What is an unsolicited consumer agreement and can I cancel it?
In Plain English
An unsolicited consumer agreement is basically an agreement you make with a salesperson who approached you without you asking them to, either in person somewhere other than their usual business place or over the phone. For example, if a salesperson knocks on your door and convinces you to sign up for a service, that's likely an unsolicited consumer agreement.
There are a few key things that make an agreement "unsolicited":
- It's for goods or services that you're buying.
- You and the salesperson talked about it either face-to-face (not at their business) or on the phone.
- You didn't invite the salesperson to contact you for this specific offer.
- The total cost is either not clear when you agree, or it's over $100 (or another amount set by regulations).
You generally have a cooling-off period where you can cancel the agreement. The length of this period depends on how the agreement was made and whether the salesperson followed all the rules. If they didn't follow the rules about things like permitted hours or telling you about your cancellation rights, you might have even longer to cancel.
Detailed Explanation
An "unsolicited consumer agreement" is defined in section 69 of the Competition and Consumer Act 2010. It is an agreement for the supply of goods or services to a consumer, made as a result of negotiations between a dealer and the consumer either in person at a place other than the supplier's business premises or by telephone.
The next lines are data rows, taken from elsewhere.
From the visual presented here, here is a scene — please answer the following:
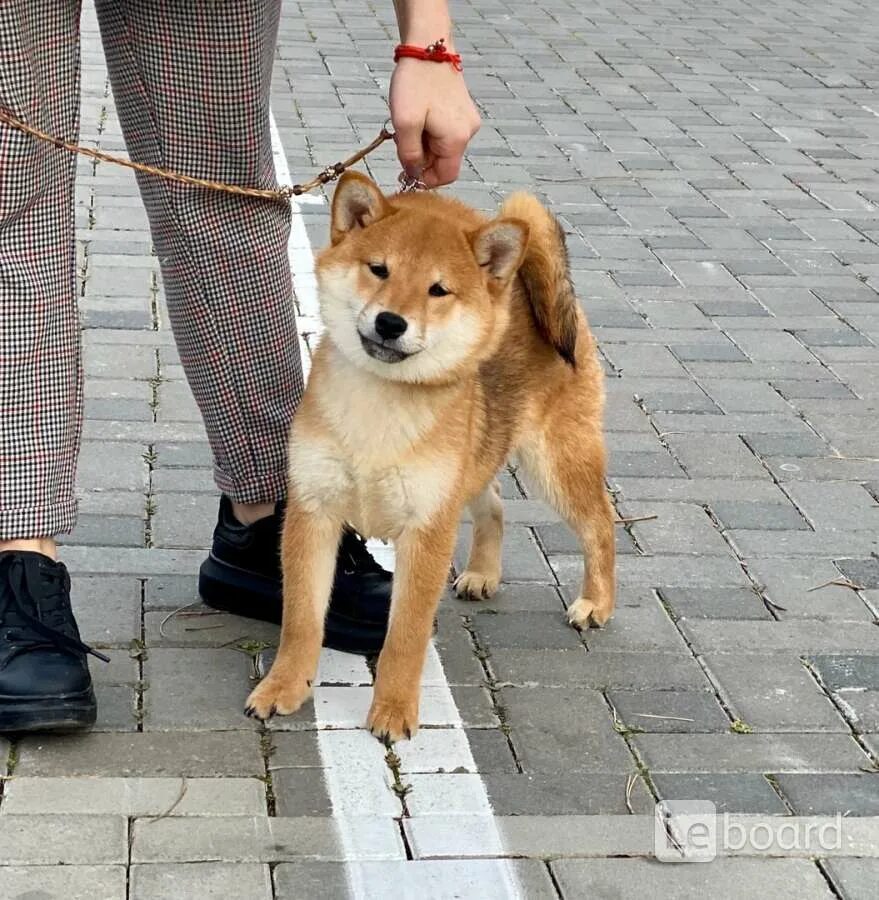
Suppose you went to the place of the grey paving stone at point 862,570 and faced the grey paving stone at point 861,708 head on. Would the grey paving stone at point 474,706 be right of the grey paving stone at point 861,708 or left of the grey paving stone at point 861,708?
right

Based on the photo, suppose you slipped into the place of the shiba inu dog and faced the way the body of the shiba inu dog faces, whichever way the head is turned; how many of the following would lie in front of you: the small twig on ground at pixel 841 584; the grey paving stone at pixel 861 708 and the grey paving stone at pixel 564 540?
0

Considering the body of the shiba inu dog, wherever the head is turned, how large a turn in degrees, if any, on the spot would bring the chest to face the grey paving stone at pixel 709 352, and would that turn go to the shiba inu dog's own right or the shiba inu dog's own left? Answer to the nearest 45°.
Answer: approximately 180°

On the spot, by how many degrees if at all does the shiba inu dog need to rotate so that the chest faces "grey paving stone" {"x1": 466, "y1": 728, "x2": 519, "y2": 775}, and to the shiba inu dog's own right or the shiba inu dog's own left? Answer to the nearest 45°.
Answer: approximately 90° to the shiba inu dog's own left

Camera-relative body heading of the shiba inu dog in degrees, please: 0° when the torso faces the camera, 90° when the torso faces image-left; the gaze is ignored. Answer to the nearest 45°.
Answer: approximately 45°

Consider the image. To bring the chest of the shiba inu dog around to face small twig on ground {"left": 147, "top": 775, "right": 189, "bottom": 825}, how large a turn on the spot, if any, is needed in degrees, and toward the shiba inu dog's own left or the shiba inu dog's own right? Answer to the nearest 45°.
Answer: approximately 45° to the shiba inu dog's own left

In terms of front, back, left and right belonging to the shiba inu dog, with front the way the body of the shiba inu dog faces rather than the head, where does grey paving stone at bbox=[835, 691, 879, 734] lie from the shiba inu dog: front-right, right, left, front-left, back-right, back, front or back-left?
back-left

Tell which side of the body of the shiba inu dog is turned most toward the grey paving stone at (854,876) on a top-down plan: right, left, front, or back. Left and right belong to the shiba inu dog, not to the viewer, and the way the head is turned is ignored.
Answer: left

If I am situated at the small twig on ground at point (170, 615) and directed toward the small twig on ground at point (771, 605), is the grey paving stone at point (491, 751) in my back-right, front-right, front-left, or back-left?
front-right

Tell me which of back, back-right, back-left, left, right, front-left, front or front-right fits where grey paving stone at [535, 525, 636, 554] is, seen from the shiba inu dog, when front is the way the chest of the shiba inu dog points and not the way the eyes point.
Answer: back
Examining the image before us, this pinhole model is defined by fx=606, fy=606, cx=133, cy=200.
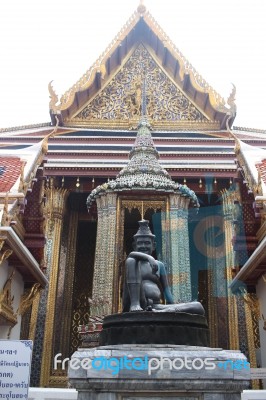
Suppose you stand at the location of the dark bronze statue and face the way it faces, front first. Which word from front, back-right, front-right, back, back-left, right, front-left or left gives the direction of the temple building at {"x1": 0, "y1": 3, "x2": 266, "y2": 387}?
back

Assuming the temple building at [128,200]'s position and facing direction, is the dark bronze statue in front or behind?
in front

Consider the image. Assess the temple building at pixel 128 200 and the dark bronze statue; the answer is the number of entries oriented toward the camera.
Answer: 2

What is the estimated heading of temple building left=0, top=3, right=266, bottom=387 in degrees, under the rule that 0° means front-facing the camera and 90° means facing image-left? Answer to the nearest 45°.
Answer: approximately 0°

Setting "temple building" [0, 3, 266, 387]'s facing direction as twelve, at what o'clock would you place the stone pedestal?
The stone pedestal is roughly at 12 o'clock from the temple building.

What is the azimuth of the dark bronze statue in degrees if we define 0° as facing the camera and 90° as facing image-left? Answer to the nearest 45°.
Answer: approximately 0°
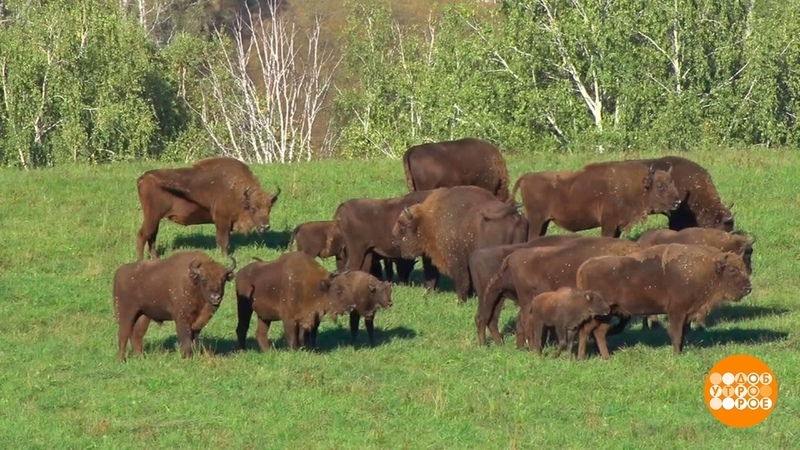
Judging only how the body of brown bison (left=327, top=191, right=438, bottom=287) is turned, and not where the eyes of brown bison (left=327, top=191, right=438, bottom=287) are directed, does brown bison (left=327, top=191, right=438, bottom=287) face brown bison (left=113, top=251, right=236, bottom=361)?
no

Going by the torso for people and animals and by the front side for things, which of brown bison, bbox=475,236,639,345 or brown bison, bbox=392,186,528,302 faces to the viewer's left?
brown bison, bbox=392,186,528,302

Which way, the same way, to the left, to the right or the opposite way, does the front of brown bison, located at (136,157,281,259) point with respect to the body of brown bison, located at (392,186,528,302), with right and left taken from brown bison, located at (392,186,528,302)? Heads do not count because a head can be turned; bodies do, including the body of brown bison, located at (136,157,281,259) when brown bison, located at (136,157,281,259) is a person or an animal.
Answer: the opposite way

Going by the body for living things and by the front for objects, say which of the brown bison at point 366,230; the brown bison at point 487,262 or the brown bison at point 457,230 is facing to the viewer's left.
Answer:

The consumer must not have invited the dealer to that place or to make the telephone call for the purpose of entering into negotiations relating to the supply of those goods or services. Additionally, the total price paid or payable by the consumer under the agreement must either be unascertainable at the time the agreement is made or, if ascertainable, more than $100 (or another amount prescribed by regulations).
Several sections of the Competition and Consumer Act 2010 outline the consumer's rights to terminate an unsolicited consumer agreement. The termination period and associated rights are impacted by compliance with specific sections of the Act.
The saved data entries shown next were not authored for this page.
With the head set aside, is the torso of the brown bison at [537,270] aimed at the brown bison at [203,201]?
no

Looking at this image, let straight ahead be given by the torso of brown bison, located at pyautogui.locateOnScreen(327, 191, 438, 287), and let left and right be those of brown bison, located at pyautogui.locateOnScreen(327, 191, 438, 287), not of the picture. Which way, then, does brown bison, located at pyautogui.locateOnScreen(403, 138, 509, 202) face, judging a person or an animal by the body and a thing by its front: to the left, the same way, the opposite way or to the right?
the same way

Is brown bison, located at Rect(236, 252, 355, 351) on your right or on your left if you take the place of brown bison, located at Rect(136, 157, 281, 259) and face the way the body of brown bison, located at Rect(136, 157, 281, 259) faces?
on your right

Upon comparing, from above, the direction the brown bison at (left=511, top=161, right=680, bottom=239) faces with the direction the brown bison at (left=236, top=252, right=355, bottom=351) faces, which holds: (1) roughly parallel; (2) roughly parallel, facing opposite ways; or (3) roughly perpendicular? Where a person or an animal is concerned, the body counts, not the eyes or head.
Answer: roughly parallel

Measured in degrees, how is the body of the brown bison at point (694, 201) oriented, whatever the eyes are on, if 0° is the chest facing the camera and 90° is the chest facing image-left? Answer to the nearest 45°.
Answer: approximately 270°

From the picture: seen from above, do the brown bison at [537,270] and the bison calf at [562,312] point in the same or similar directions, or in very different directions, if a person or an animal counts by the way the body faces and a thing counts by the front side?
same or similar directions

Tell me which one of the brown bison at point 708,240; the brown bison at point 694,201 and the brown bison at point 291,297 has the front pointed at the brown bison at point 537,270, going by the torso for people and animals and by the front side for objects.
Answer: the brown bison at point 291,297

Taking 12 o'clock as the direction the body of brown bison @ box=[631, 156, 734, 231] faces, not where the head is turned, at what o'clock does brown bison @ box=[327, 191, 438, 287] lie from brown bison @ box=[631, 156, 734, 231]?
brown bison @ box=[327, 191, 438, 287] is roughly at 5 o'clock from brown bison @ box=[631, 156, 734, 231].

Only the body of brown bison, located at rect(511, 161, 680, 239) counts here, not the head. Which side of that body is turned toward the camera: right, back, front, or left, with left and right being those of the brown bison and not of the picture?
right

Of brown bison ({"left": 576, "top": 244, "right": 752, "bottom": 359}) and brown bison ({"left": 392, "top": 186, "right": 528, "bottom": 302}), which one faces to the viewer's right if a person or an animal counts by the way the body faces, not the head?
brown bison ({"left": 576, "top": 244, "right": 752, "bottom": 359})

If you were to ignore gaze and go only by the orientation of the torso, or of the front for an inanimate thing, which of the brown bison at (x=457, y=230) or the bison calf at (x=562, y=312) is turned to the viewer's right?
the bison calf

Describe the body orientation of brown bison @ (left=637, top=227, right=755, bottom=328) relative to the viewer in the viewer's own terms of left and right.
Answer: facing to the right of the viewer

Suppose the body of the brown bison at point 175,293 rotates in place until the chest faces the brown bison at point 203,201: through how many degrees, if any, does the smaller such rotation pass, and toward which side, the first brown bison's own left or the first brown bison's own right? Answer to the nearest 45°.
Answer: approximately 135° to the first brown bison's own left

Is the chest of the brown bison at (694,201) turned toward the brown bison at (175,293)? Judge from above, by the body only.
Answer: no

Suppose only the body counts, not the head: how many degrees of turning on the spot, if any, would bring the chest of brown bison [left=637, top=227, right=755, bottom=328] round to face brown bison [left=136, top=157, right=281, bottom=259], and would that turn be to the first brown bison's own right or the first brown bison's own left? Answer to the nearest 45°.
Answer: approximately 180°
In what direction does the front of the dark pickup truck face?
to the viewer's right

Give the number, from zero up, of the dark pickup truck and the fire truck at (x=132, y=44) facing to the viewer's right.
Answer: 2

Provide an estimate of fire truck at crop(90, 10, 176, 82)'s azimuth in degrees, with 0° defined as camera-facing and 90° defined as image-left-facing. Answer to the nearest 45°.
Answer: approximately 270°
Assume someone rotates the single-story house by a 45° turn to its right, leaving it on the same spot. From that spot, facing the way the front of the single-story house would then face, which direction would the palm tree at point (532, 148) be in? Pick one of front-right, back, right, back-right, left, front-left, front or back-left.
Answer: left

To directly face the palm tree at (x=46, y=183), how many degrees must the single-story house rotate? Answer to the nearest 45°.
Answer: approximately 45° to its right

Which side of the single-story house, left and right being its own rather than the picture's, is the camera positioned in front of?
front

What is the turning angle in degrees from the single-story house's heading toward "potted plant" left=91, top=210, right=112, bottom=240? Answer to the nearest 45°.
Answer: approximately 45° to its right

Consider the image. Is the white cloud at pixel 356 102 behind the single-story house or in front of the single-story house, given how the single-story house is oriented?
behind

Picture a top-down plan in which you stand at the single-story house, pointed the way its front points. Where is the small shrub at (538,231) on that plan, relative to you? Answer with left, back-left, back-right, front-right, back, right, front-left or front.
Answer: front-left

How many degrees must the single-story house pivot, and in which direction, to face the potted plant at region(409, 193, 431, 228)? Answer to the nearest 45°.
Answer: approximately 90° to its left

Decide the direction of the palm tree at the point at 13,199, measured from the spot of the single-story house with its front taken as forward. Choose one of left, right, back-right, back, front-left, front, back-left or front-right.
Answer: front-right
Specifically, section 82 of the Competition and Consumer Act 2010 and section 14 of the Competition and Consumer Amendment (Competition Policy Review) Act 2017 outline the following:
- If the agreement was not negotiated by telephone, the termination period ends ten business days after the agreement was made.
- If the agreement was negotiated by telephone, the termination period ends ten business days after the consumer was given the agreement document.
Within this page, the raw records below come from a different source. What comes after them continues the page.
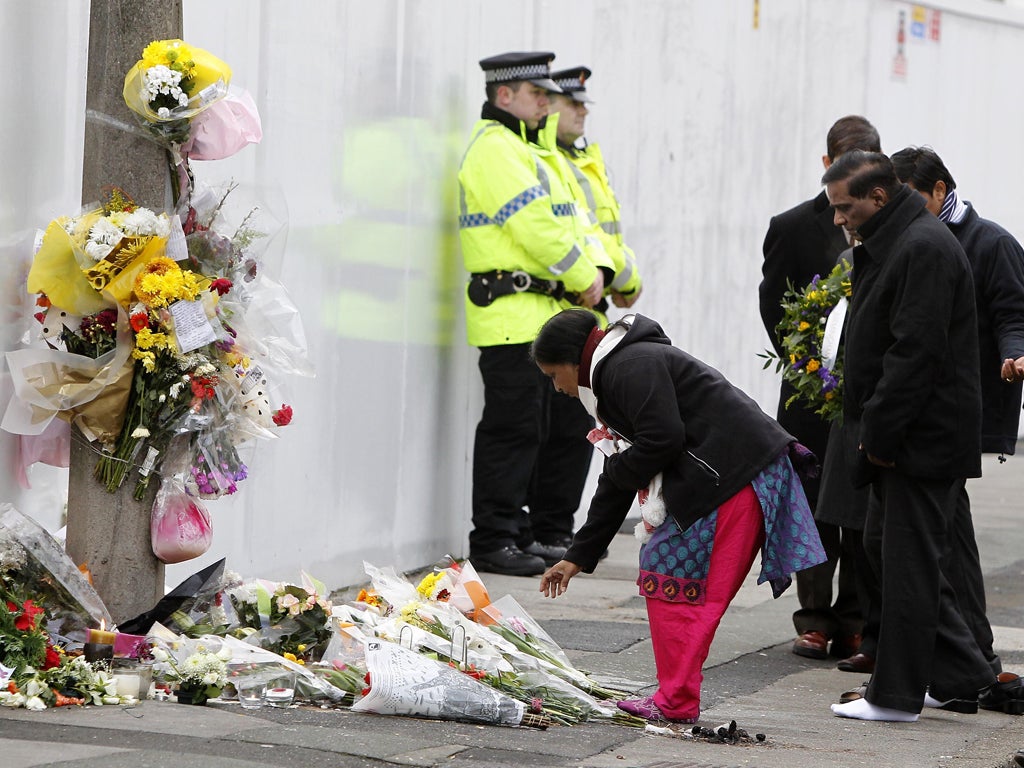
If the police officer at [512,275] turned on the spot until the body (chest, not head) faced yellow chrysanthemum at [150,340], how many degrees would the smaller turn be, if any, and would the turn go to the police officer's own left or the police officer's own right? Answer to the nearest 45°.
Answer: approximately 90° to the police officer's own right

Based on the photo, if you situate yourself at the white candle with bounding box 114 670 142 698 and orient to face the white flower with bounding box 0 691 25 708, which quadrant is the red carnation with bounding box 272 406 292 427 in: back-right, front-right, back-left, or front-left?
back-right

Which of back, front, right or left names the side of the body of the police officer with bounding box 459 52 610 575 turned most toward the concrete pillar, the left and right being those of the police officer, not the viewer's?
right

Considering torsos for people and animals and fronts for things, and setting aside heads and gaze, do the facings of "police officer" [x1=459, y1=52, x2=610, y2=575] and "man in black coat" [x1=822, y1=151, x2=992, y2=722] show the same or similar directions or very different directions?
very different directions

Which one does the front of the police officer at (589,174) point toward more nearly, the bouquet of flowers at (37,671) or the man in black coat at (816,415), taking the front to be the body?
the man in black coat

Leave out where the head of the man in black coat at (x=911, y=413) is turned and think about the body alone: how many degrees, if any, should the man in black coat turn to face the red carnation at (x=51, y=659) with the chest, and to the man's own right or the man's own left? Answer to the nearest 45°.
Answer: approximately 45° to the man's own left

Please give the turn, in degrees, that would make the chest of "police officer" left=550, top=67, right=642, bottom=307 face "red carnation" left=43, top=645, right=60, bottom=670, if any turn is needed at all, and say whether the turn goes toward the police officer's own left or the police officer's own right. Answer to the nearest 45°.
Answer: approximately 45° to the police officer's own right

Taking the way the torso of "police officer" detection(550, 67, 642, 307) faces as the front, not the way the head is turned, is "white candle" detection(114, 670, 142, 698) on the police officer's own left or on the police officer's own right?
on the police officer's own right

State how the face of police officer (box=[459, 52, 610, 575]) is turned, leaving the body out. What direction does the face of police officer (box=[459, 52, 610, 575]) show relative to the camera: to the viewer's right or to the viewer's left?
to the viewer's right

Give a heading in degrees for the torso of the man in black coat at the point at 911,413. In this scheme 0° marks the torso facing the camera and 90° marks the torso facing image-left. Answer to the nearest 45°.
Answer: approximately 90°
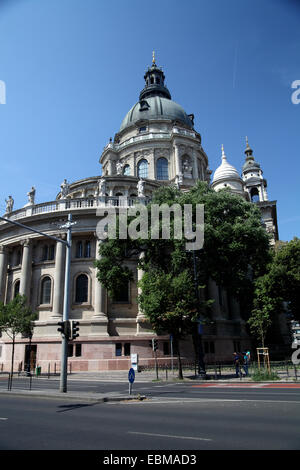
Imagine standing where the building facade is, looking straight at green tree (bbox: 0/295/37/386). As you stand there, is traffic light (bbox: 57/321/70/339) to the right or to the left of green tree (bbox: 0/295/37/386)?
left

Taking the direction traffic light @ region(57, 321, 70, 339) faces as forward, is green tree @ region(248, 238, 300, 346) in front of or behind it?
behind
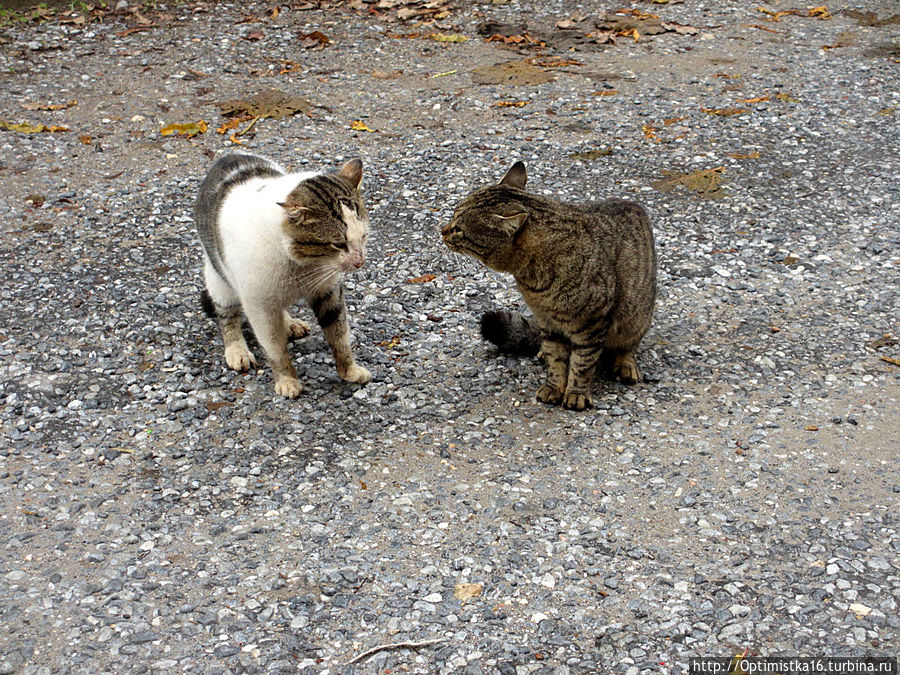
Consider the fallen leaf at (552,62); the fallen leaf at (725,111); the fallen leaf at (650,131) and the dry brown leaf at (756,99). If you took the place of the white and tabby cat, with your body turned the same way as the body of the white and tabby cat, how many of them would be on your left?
4

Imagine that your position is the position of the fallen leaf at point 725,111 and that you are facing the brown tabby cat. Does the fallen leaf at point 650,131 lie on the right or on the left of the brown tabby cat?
right

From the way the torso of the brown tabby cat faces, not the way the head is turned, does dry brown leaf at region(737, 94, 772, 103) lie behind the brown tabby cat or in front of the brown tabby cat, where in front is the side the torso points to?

- If sections 73, 74, or 75 of the Competition and Consumer Act 2010 were contravened, the termination period extends to three months after the agreement was made (if not by telephone) or after the consumer received the agreement document (if by telephone). These sections relate to permitted hours for negotiation, disclosing purpose and identity, and ceasing negotiation on request.
- If section 76, a provision of Subdivision C, or section 86 of the Competition and Consumer Act 2010 were contravened, the termination period extends to six months after the agreement was made (if not by telephone) or after the consumer received the agreement document (if by telephone). These sections relate to informing the consumer of the termination period, requirements for unsolicited consumer agreements, and prohibition on supplies, respectively.
Section 87 of the Competition and Consumer Act 2010 requires the supplier to immediately refund any payments made after termination. Section 88 of the Competition and Consumer Act 2010 prohibits the supplier from taking action to recover amounts alleged to be payable under the agreement after it has been terminated.